Google avoids jury trial in antitrust case with $2.3 million payment to Justice Department

The payment was hand-delivered to the Justice Department and included the full amount of damages as calculated by the Justice Department’s own experts.

Google Google recently managed to avoid a jury trial in its ongoing antitrust case by handing over a cashier’s check for $2,289,751 to the U.S. Department of Justice (DOJ). The check covers damages arising from one of the claims in the lawsuit filed against Google by the DOJ and 18 U.S. states. The lawsuit alleges that Google has a monopoly in the digital advertising market. By paying the damages, Google ensured that the case would be decided by a judge rather than a jury, a strategic move that could help expedite legal proceedings.

The payment was hand-delivered to the Justice Department and included the full amount of damages as calculated by the Justice Department’s own experts. According to Google’s legal team, this decision was made to avoid unnecessary court costs and focus on the core issues of the case. In response, U.S. District Judge Leonie Brinkema ruled in favor of Google, confirming that the payment was sufficient to cover the damages sought by the Justice Department. Judge Brinkema emphasized that the payment put the issue of damages to rest, allowing the case to proceed without the need for a jury trial.

The Justice Department had initially requested a jury trial to argue that damages should be calculated differently, but Google’s payment effectively denied that request. This allowed Google to streamline the litigation process and focus on defending itself against broader allegations of monopolistic practices in the digital advertising market. The case, which began earlier this week, is expected to last another month. The Justice Department accuses Google of using its dominance in the ad tech industry to stifle competition, crush rivals and trap customers in its ecosystem, ultimately driving up prices.

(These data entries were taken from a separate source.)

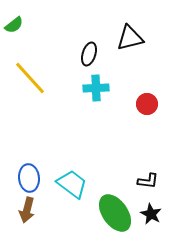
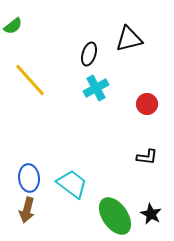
green semicircle: moved 1 px left, 1 px down
black triangle: moved 1 px left, 1 px down
yellow line: moved 2 px down
cyan cross: rotated 25 degrees counterclockwise
black L-shape: moved 1 px left, 24 px up
green ellipse: moved 3 px down
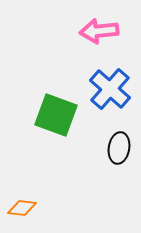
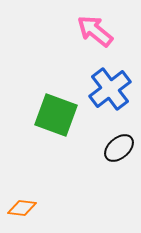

Google has denied the allegations, arguing that the Justice Department has overstated its power and that it competes fairly in the digital advertising space. If Judge Brinkema rules that Google is an illegal monopoly, the company could face significant consequences, including the possibility of a breakup. The current trial is separate from another recent antitrust case in which Judge Amit Mehta ruled that Google had illegally monopolized the search market.

A Google representative welcomed Judge Brinkema’s decision, saying, “We are pleased that the court has decided that this case will be tried by a judge.” The case represents an important moment in ongoing efforts to regulate major tech companies and address concerns about monopolistic practices in the digital economy.